# Diesel dog aka 'Gimp'



## tashi (Dec 5, 2007)

Thought I would put some on of young Diesel playing in the garden this afternoon, he has had a coat explosion as I bathed him this morning in readiness for a champ show next week, needless to say with his puppy coat it has gone quite wild


----------



## Inca's Mum (Apr 9, 2009)

He's a total cutie bless him, reminds me so much of my aunty's Goldie (now 8) and also my grandma's two Goldie's which passed away in the early 2000's. Lovely pictures


----------



## tashi (Dec 5, 2007)

Inca's Mum said:


> He's a total cutie bless him, reminds me so much of my aunty's Goldie (now 8) and also my grandma's two Goldie's which passed away in the early 2000's. Lovely pictures


Thankyou I think he is going to be a big boy he is only 6 months so still got a bit to go


----------



## Vixie (Nov 17, 2007)

great pics tashi, hes a gorgeous boy and wow hes only 6 months old, I think you are right hes going to be a bog boy


----------



## tashi (Dec 5, 2007)

Vixie said:


> great pics tashi, hes a gorgeous boy and wow hes only 6 months old, I think you are right hes going to be a bog boy


yep I think so he got quite a bit of knuckle still, hopefully you will meet him soon


----------



## Vixie (Nov 17, 2007)

tashi said:


> yep I think so he got quite a bit of knuckle still, hopefully you will meet him soon


I hope so, he looks a lovely lad, would love to meet him, 

he looks like he had a great time in the garden


----------



## Colsy (Oct 3, 2008)

Wow my goodness he is huge  but very handsome.
Are you sure thats Diesel the puppy i saw ?
He is lovely i want him....


----------



## lauz_1982 (Dec 14, 2009)

tashi said:


> Thought I would put some on of young Diesel playing in the garden this afternoon, he has had a coat explosion as I bathed him this morning in readiness for a champ show next week, needless to say with his puppy coat it has gone quite wild
> 
> View attachment 36579
> 
> ...


He's gorgeous - looks like butter wouldn't melt! :001_tt1:

Laura


----------



## tashi (Dec 5, 2007)

He has changed just a little lol, but still hasnt got a brain bless him


----------



## Colsy (Oct 3, 2008)

tashi said:


> View attachment 36597
> 
> 
> He has changed just a little lol, but still hasnt got a brain bless him


Aww bless them all.
I bet he has got a brain maybe just pretending like Elmo does.


----------



## JANICE199 (Feb 1, 2008)

*Love the pictures Tashi especialy the 2nd one.*


----------



## tashi (Dec 5, 2007)

Colsy said:


> Aww bless them all.
> I bet he has got a brain maybe just pretending like Elmo does.
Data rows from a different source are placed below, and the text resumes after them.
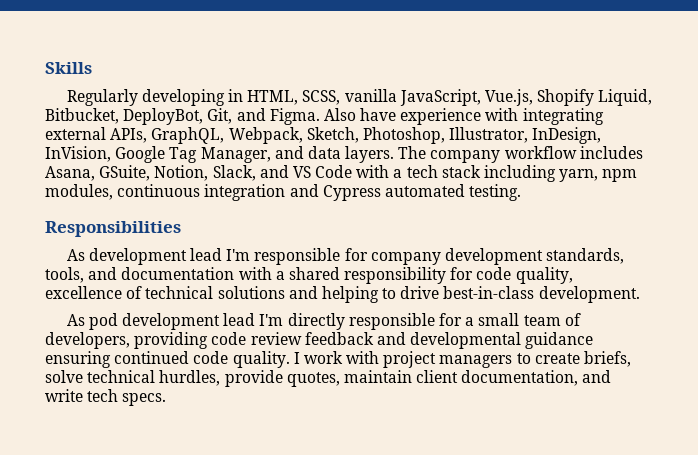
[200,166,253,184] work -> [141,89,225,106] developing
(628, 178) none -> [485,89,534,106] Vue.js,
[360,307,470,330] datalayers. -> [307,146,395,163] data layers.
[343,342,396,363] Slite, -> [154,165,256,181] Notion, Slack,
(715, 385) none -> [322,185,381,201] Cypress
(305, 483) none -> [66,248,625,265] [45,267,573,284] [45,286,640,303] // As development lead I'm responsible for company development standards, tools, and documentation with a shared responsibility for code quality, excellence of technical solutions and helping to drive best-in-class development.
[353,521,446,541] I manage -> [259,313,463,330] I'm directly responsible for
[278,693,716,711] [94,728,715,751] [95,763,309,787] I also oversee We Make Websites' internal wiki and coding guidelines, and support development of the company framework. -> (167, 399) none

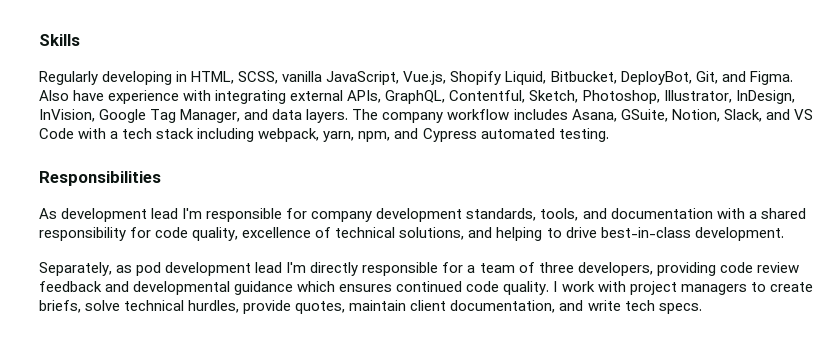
[228,127,303,144] Webpack, -> [449,90,526,103] Contentful,
[559,169,638,182] [45,184,286,201] yarn, npm modules, continuous integration -> [258,128,391,142] webpack, yarn, npm,
[217,286,285,299] solutions -> [399,227,465,240] solutions,
[66,314,85,326] As -> [39,262,133,276] Separately, as
[478,313,520,326] small -> (476, 269) none
(581, 319) none -> [538,262,574,273] three
[45,351,111,368] ensuring -> [297,281,393,292] which ensures

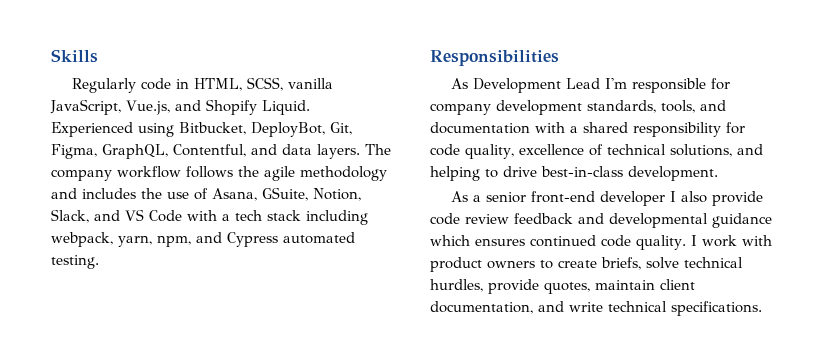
[102,71,173,85] developing -> [141,78,172,90] code
[450,71,793,85] [39,90,795,104] [39,109,241,123] Shopify Liquid, Bitbucket, DeployBot, Git, and Figma. Also have experience with integrating external APIs, GraphQL, Contentful, Sketch, Photoshop, Illustrator, InDesign, InVision, Google Tag Manager, -> [175,99,310,115] [51,122,352,137] [51,144,246,159] and Shopify Liquid. Experienced using Bitbucket, DeployBot, Git, Figma, GraphQL, Contentful,
[513,109,568,120] includes -> [186,166,387,181] [51,188,208,200] follows the agile methodology and includes the use of
[61,208,179,222] development lead -> [473,78,601,93] Development Lead
[39,262,716,276] Separately, as pod development lead I'm directly responsible for a team of three developers, providing -> [451,191,764,206] As a senior front-end developer I also provide
[629,281,747,295] project managers -> [430,257,535,272] product owners
[624,300,702,314] tech specs. -> [608,301,762,316] technical specifications.

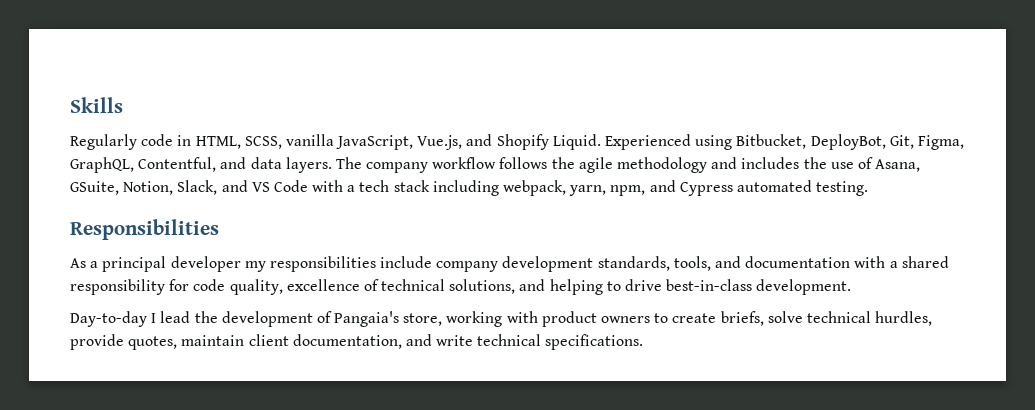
[473,78,731,93] Development Lead I'm responsible for -> [90,256,433,272] a principal developer my responsibilities include
[451,191,764,206] [430,213,772,228] [430,235,737,250] As a senior front-end developer I also provide code review feedback and developmental guidance which ensures continued code quality. I work -> [70,311,503,327] Day-to-day I lead the development of Pangaia's store, working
Perhaps that day they met Elmo had a word in his ear lol


----------



## tashi (Dec 5, 2007)

JANICE199 said:


> *Love the pictures Tashi especialy the 2nd one.*


Thankyou Janice makes a change from the usual photos we have of our dogs


----------



## babycham2002 (Oct 18, 2009)

Love the photos, 
Diesel such a handsome and happy boy
love the second pic with the crazy paws!


----------



## tashi (Dec 5, 2007)

babycham2002 said:


> Love the photos,
> Diesel such a handsome and happy boy
> love the second pic with the crazy paws!
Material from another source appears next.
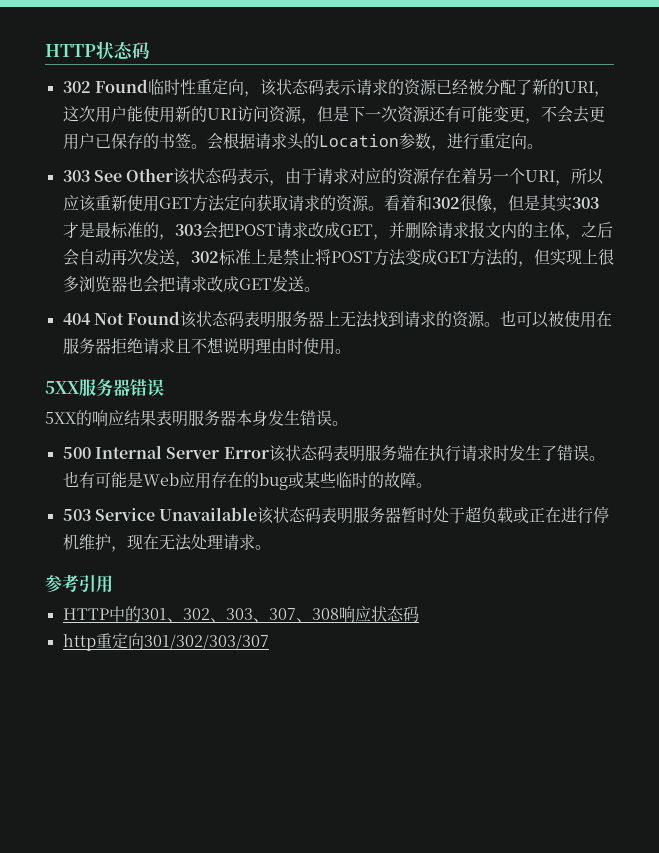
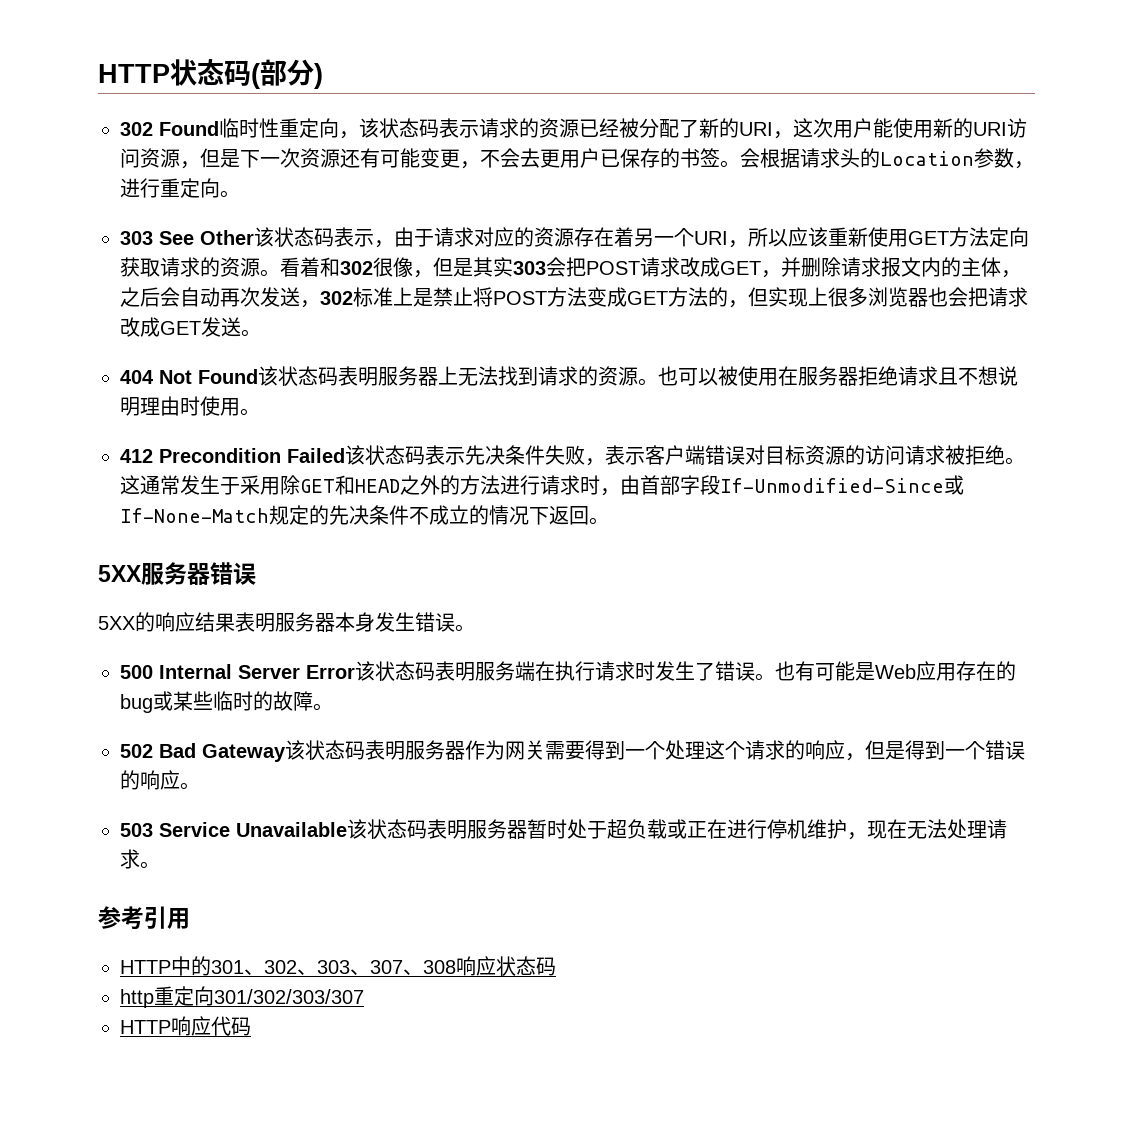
(150, 50) none -> [251,59,323,89] (部分)
[62,222,202,240] 才是最标准的，303 -> (546, 268) none
(351, 351) none -> [120,445,1025,466] [120,475,964,496] [120,505,609,525] // 412 Precondition Failed该状态码表示先决条件失败，表示客户端错误对目标资源的访问请求被拒绝。这通常发生于采用除GET和HEAD之外的方法进行请求时，由首部字段If-Unmodified-Since或If-None-Match规定的先决条件不成立的情况下返回。
(432, 485) none -> [120,740,1025,762] [120,770,200,790] // 502 Bad Gateway该状态码表明服务器作为网关需要得到一个处理这个请求的响应，但是得到一个错误的响应。
(269, 642) none -> [120,1016,251,1036] // HTTP响应代码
To go with the crazy head lol, he is handsome and he is definately happy just had me over in the snow the fool


----------



## Colsy (Oct 3, 2008)

tashi said:


> To go with the crazy head lol, he is handsome and he is definately happy just had me over in the snow the fool


Oops you go careful now in the snow ok


----------



## GoldenShadow (Jun 15, 2009)

:001_tt1: :blush:

I love how tufty his fur is after a bath, Rupert's goes just like that too..!

He's a lovely colour!

Is he a pretty calm pup or does he like to keep you busy and on your toes?!


----------



## tashi (Dec 5, 2007)

Tinsley said:


> :001_tt1: :blush:
> 
> I love how tufty his fur is after a bath, Rupert's goes just like that too..!
> 
> ...


He is a little crazy at the mo he has just moved in from the kennels into the house, to become a house dog so he is just taking time to settle, he is very good in the night but has an inbuilt alarm clock 7 am on the dot lol


----------



## alaun (Jul 21, 2009)

Lovely pics............


----------